What are the answers? Neighbors For Gun Violence Prevention believes in common sense safety: secure gun storage, NEVER in your unattended vehicle, unless in a lock box; trigger locks to prevent access and opportunity by kids and others without permission; gun education and safety; and importantly, a temporary emergency mental health legislation so law enforcement, families, and the courts can act quickly to secure guns from those who should not be handling weapons.
After I waved goodbye to my fellow Neighbors members, I stayed on in Nashville until Thursday evening to lobby for sensible gun laws/ownership and watch firsthand the proceedings of the Special Session. About 130 proposed bills were in the offing.
I roomed nearby with Ann Butterfield Hawkins, currently of Memphis, but formerly of Chattanooga and a GPS alumnus. Randomly, Ann and I were paired up by a mutual contact, resulting in an ad hoc reunion with several Neighbors members. Ann is a lovely person, and was a great roommate.
Each day, as I entered and exited the Cordell Hull Complex and Capitol, I thanked the Tennessee Highway Patrol members who were called to duty for the Special Session. Their presence ensured the security and the protection of all.
Here is a recap of the four bills that were passed during the Special Session and will go to Governor Lee for his signature; all of these bills were drafted at the governor’s request.
TN DPS Will provide firearm trigger locks free of charge to Tennessee residents upon request (DPS has a surplus purchased in the past). Requires Tennessee-department approved handgun safety course regarding safe storage.
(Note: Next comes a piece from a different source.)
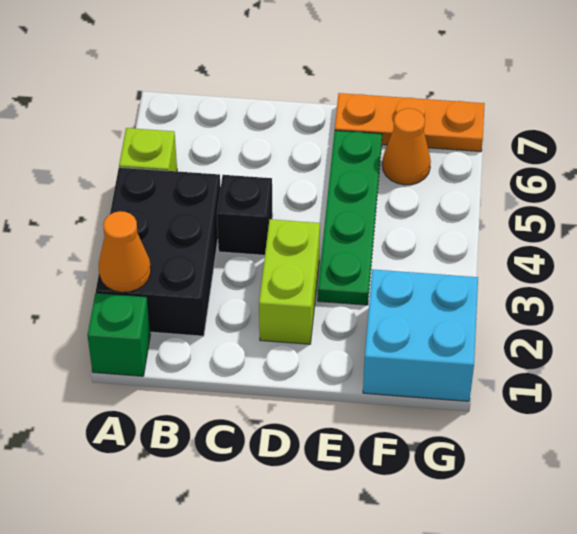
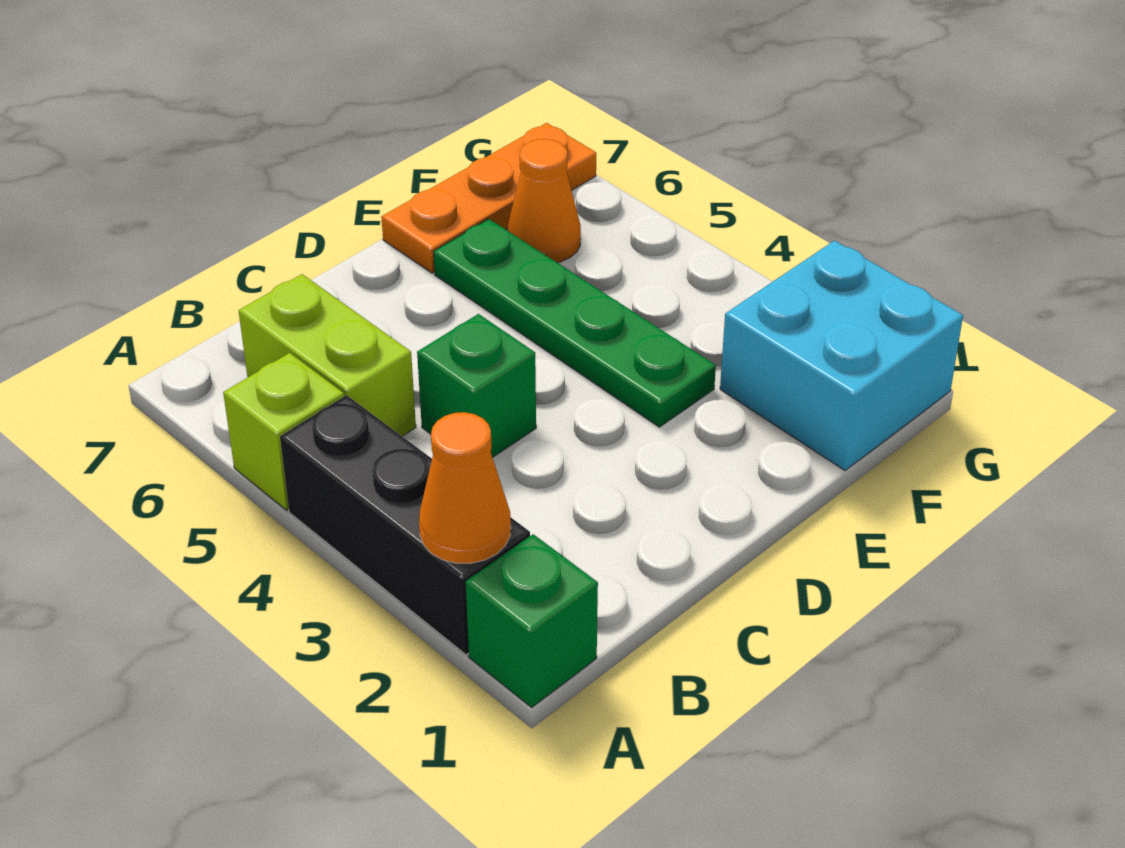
black brick A2:B4 level 1 -> black brick A2:A4 level 1
black brick C4 level 1 -> green brick C4 level 1
lime brick D2:D3 level 1 -> lime brick B5:B6 level 1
Exempts retail sales of gun safes/gun safety devices from sales tax, beginning November 1, 2023.
Shortens deadline for county clerks from 30 days to 72 hours to notify TBI of release of a person who was involuntarily committed due to a mental health crisis. The designation of clear must provide the person’s residence of record for follow-up visit/wellness check by law enforcement.
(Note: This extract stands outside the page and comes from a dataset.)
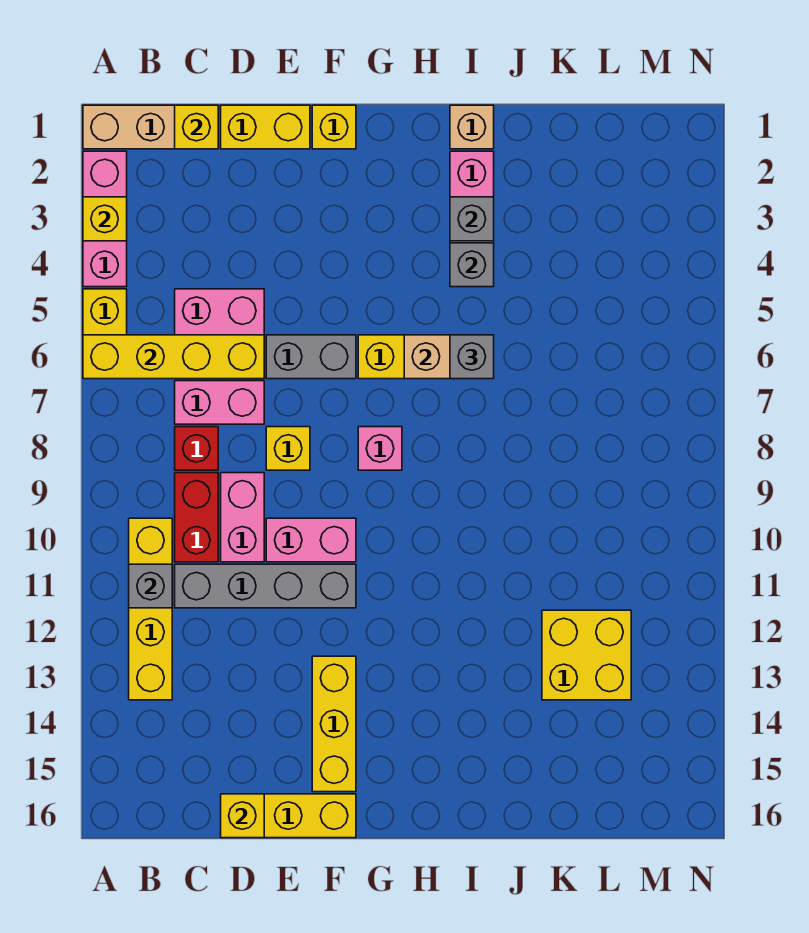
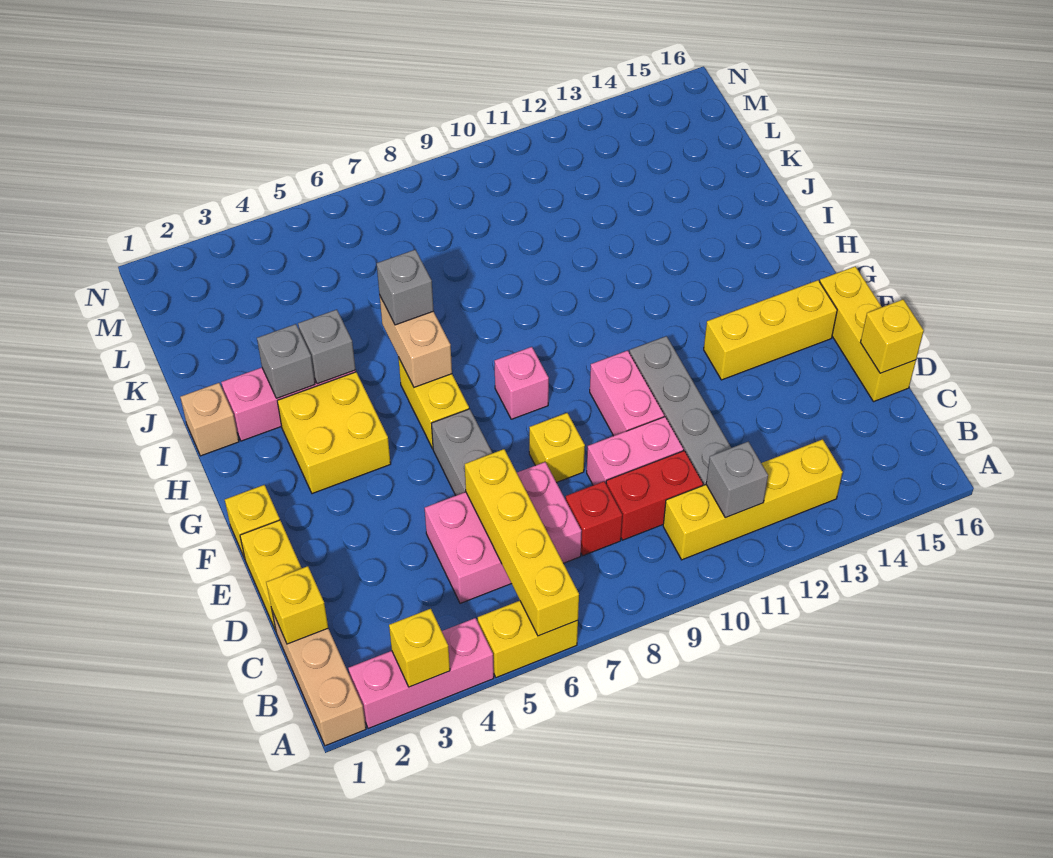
yellow brick K12:L13 level 1 -> yellow brick G3:H4 level 1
Mandates TBI to create an annual update report to the General Assembly of human trafficking incidents in the state, both labor and sex trafficking by December 1 to ensure review for further action/proposals/funding mechanisms by the legislative body.
Funding/appropriations for the above three bills passed.
Some of What Did NOT Pass
Any Extreme Risk to Gun Violence Protective Order legislation to allow the temporary removal of firearms from a person by state court order from a person who they believe may present a danger to others or themselves. After a set time, the guns are returned to the person, unless another court hearing extends the period of confiscation.
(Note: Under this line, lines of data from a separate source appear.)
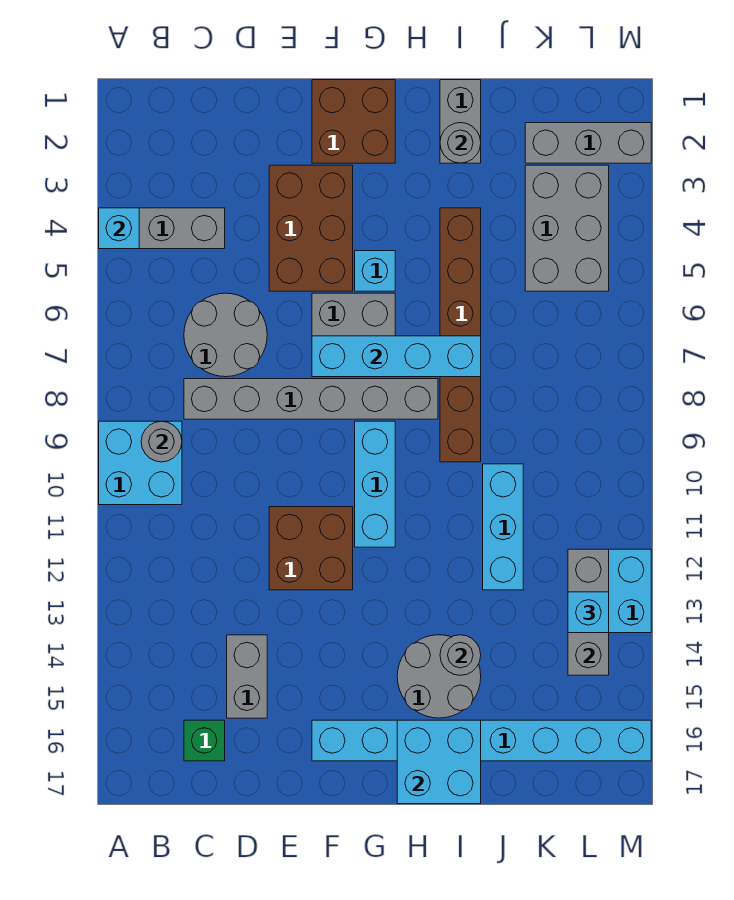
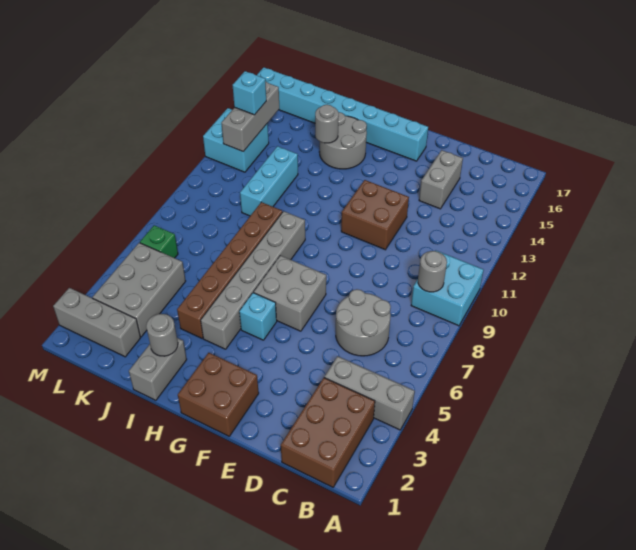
cyan brick A4 level 2 -> none
grey brick C8:H8 level 1 -> grey brick H4:H9 level 1
green brick C16 level 1 -> green brick L6 level 1
brown brick E3:F5 level 1 -> brown brick B1:C3 level 1
cyan brick F7:I7 level 2 -> none
cyan brick G9:G11 level 1 -> none
cyan brick H16:I17 level 2 -> none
Twenty-four states have such laws on the books.
Funds/monies for increased mental health treatment and a grant program for tuition reimbursement for persons who received an advanced mental health degree, with a commitment to practice in Tennessee for five years after state reimbursement. Currently, Tennessee has a severe lack of mental health professionals to meet the needs of our communities. Another proposed bill would have expanded Tennessee Medicaid services for mental health treatment.
HB7064: Arming teachers and staff, or retired law enforcement and military with and enhanced handgun to carry in public schools, in K-12 classrooms, and school events, including field trips, athletic meets and games, and school board meetings. This proposal was defeated in the House Civil Justice Committee by bipartisan vote.
In the future, Neighbors For Gun Violence Prevention will continue to meet regularly, featuring guest speakers/legislators at our meetings. We will brainstorm, listen, reach out to others, including urban and rural voters, and educate ourselves to act and advocate for common sense gun safety and gun violence reduction across Tennessee. We hope you will join us. As Mr. Rogers would say, “Please, won’t you be my Neighbor?”